Redact #2: Diagnosing a Manuscript’s Problems

Thirteen eager editors ranging from two years’ experience (yours truly) to over two decades’ experience sat down around a big table in the Oak Room to learn about manuscript assessment from the astute and articulate Nadine Davidoff.

We were here to learn how to turn that intuitive gut feeling about a piece of writing into a practical road map for authors. To do this, we played doctors.

Presenter Nadine Davidoff (3rd from right)

L-R: Catherine Norwood, Andrea Davison, Josiane Smith, presenter Nadine Davidoff, Kim Logan, Jessica Hoadley (Credit: Liz Steele)

 

Scenario: a manuscript presents with mysterious symptoms.

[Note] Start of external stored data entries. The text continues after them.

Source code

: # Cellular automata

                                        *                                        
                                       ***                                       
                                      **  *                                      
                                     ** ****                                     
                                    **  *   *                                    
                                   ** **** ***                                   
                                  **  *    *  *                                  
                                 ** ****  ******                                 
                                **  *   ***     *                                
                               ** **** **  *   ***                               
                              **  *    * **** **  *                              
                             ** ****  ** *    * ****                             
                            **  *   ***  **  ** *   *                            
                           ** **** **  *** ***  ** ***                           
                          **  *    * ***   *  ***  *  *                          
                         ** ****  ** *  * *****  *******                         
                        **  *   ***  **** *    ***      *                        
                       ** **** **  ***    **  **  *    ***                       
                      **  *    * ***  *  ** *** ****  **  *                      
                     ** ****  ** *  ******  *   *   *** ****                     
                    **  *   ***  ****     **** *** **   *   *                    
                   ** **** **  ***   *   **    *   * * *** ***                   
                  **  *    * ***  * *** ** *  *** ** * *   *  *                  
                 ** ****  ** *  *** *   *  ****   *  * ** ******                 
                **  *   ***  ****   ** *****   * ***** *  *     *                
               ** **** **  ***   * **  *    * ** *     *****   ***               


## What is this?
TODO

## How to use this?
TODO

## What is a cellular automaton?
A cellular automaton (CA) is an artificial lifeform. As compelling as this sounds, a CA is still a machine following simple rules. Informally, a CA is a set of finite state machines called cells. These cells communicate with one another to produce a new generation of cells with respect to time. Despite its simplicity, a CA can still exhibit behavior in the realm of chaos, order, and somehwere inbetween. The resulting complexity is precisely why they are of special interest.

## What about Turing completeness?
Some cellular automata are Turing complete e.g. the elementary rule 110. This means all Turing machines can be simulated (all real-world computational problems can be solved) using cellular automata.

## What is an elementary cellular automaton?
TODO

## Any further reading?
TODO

Do a first, unbiased read, to understand the scope of the story. Make little marks wherever you feel bored or lost, but don’t think further into it. You’re being a reader. Now have a break. Let it sit in your head.

Time to schedule a second appointment.

Come back a day or so later. What stays with you? Are there residues of characters, emotions? Can you succinctly state what the story is about?

Let’s diagnose.

Consult your medical checklist. What exactly is ailing this manuscript? Check the temperature, the blood pressure, the throat – the opening, plot, characterisation. Maybe it’s the lungs or the diet – narrative voice or pacing? Tap on the knees – ah ha, the point of view is head-hopping like you’re watching a grand slam tennis match. That’s why you felt disoriented and didn’t care much for either character.

Treatment time.

Now, you’re not a prescriptive doctor. You’re a kind, respectful and polite doctor, who can gently suggest treatments, but ultimately it’s the writer who has to understand their tendencies and take your suggestions on board.

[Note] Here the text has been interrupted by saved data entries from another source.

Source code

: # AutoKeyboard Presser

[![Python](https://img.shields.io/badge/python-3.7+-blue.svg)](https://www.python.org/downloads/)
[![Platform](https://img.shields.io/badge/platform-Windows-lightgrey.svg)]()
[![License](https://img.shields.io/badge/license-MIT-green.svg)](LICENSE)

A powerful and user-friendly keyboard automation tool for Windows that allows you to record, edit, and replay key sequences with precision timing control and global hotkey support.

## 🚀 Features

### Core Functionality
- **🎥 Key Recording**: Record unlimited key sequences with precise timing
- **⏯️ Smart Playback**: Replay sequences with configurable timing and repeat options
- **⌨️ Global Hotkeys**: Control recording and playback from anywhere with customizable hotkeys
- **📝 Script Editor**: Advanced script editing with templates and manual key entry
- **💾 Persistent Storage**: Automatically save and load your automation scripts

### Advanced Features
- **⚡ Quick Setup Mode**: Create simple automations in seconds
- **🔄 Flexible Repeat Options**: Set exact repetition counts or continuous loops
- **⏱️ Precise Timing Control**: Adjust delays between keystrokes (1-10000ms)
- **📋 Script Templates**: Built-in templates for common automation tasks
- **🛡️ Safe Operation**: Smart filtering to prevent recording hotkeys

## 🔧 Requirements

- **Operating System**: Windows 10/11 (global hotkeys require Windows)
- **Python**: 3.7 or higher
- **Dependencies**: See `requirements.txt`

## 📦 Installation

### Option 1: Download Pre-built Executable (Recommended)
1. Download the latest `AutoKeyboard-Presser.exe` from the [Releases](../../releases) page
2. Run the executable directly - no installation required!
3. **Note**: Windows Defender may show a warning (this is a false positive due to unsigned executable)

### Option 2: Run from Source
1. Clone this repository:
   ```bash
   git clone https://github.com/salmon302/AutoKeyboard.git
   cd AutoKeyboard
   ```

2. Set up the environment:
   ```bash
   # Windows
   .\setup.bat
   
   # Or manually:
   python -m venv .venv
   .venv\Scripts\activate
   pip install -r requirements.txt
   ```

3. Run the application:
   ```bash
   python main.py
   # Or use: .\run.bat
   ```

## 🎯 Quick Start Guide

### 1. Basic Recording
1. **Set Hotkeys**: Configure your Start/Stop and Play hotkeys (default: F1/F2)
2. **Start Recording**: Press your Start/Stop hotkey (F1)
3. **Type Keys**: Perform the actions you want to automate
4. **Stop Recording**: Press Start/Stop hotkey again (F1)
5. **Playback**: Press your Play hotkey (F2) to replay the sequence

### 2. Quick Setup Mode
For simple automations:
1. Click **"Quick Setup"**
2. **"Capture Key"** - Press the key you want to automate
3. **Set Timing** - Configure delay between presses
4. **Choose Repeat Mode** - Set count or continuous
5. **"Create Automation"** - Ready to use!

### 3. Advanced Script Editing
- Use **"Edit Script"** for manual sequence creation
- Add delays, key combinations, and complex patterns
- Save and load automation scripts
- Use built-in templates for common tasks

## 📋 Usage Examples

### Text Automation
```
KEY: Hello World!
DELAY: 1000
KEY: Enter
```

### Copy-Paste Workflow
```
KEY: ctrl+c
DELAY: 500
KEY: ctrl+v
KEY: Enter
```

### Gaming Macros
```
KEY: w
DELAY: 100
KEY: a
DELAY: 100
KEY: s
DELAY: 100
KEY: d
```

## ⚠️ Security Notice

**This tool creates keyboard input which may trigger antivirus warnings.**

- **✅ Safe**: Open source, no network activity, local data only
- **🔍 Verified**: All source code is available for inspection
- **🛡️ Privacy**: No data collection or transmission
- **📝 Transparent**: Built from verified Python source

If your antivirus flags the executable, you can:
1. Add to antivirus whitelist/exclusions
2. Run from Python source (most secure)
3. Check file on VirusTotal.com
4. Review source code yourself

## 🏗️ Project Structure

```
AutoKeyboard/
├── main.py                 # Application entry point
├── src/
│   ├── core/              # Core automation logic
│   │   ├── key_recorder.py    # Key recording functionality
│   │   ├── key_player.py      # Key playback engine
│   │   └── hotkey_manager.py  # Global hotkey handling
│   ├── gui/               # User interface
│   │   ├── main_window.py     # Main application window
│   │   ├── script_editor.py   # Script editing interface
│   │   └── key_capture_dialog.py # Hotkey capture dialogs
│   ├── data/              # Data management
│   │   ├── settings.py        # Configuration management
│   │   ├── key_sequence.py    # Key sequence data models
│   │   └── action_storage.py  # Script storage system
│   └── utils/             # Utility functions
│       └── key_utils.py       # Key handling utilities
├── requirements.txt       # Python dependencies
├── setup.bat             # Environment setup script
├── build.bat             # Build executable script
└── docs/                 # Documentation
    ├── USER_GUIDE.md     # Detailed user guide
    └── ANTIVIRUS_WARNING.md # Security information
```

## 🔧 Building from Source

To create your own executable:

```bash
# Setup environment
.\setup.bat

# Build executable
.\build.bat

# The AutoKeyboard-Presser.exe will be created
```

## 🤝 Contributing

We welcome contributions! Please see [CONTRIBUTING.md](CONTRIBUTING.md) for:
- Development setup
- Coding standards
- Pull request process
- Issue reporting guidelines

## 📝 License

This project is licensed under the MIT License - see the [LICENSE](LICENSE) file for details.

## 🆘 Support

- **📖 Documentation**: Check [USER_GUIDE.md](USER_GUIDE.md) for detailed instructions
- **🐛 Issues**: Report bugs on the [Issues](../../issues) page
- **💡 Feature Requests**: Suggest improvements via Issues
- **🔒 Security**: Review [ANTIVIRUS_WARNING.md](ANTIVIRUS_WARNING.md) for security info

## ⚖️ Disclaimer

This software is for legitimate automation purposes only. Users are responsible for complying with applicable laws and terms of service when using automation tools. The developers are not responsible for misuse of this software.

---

That’s enough of that analogy. But it worked, and it was hugely helpful. We worked through templates of things to check when assessing fiction and nonfiction, and looked at examples of real first drafts, gaining tools and language for communicating with authors.

What I hadn’t counted on, and especially appreciated, were the candid side conversations that occurred organically throughout these sessions. As a junior in-house editor, with aspirations of a freelance career in the future, I valued hearing about the bad jobs, the warning signs, the breakdowns in communication. About disclaimers, about money up front and about reading fees. And especially about respecting ourselves enough to charge a reasonable fee for our professional, qualified work. Hearing that Nadine, and others in the group, can support themselves on a good salary and have steady work coming in – while being able to turn away jobs they don’t want to do – was very reassuring and inspirational. Thank you to the women and man in this group who all shared their experiences and insights so openly.

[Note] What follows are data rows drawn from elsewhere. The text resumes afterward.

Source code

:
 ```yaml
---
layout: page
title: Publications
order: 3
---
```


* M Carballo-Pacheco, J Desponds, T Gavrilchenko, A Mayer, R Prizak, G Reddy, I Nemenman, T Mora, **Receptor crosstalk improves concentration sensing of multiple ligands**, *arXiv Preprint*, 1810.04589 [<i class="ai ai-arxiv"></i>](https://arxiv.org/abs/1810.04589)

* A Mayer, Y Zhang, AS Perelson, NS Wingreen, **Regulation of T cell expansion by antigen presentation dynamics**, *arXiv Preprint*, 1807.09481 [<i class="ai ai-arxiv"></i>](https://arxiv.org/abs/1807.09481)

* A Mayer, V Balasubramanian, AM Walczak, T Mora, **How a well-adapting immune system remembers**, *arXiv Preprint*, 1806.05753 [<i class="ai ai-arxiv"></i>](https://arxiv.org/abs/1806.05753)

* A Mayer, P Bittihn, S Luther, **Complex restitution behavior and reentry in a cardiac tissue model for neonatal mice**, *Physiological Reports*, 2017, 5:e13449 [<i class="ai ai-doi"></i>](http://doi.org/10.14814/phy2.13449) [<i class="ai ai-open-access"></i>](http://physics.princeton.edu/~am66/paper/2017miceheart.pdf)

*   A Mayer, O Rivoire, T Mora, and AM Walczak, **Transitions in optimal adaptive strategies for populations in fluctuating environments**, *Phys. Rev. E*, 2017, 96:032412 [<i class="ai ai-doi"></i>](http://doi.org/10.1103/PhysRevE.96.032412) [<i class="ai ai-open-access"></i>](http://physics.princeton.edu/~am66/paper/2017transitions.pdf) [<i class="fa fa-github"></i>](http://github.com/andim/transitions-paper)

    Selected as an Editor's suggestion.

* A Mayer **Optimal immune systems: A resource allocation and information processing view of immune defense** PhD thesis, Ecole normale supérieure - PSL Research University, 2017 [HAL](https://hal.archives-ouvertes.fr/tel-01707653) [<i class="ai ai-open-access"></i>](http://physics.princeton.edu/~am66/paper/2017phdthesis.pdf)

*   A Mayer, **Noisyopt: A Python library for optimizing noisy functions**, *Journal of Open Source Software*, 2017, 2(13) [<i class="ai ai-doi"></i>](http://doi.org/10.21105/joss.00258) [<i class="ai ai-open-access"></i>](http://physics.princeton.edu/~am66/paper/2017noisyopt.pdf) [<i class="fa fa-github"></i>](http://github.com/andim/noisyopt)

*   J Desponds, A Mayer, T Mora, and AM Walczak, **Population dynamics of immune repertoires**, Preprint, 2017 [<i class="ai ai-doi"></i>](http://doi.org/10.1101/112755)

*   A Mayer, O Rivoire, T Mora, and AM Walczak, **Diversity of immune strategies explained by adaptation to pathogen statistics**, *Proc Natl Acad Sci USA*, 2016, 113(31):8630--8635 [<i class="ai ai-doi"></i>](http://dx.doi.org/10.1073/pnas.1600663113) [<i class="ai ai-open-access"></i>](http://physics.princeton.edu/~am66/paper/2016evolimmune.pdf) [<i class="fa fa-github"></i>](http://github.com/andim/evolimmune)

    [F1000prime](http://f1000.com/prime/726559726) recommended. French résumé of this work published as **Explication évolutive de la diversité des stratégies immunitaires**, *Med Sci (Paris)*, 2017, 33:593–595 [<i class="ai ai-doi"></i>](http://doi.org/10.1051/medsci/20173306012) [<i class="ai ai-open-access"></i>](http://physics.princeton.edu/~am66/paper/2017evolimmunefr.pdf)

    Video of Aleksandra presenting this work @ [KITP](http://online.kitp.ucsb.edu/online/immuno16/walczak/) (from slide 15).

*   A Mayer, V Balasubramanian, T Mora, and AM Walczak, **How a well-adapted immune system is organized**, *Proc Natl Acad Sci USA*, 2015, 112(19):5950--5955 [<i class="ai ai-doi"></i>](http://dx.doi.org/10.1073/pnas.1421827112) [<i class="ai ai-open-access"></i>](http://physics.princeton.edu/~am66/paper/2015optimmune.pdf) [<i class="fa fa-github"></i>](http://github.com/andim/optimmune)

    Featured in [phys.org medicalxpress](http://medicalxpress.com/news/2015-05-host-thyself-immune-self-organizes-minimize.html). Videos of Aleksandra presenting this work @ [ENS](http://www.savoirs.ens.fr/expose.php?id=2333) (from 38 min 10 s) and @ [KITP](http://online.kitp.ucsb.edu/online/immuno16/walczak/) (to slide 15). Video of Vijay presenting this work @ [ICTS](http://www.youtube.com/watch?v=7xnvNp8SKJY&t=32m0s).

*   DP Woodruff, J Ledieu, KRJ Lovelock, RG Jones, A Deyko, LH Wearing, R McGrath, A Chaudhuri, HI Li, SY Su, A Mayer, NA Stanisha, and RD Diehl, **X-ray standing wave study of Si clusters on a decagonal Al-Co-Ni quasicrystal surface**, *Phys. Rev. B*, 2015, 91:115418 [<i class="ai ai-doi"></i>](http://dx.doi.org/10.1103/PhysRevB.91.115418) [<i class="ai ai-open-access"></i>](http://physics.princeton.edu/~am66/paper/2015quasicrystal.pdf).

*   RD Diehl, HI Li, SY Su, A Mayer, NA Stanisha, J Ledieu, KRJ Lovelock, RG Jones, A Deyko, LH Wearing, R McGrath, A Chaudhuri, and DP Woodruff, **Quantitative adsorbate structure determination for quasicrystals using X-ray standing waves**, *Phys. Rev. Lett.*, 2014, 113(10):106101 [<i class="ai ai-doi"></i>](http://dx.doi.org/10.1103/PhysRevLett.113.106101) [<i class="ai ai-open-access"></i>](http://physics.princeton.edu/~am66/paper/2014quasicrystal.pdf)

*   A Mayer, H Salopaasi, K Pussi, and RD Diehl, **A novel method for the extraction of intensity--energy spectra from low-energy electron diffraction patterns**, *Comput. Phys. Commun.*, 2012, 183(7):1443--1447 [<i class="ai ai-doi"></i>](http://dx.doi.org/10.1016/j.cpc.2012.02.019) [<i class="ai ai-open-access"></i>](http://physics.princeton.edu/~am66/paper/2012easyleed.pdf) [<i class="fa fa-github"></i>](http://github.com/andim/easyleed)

Some final takeaway lessons:

  • Never agree to copyedit anything until you’ve checked it is structurally sound.

  • Be the best friend of the work, not the writer.

  • You’re promising the writer to help take the work to the next level – to help it reach its potential. You’re not promising publication. The road to being published is subject to a lot of factors that none of us have control over.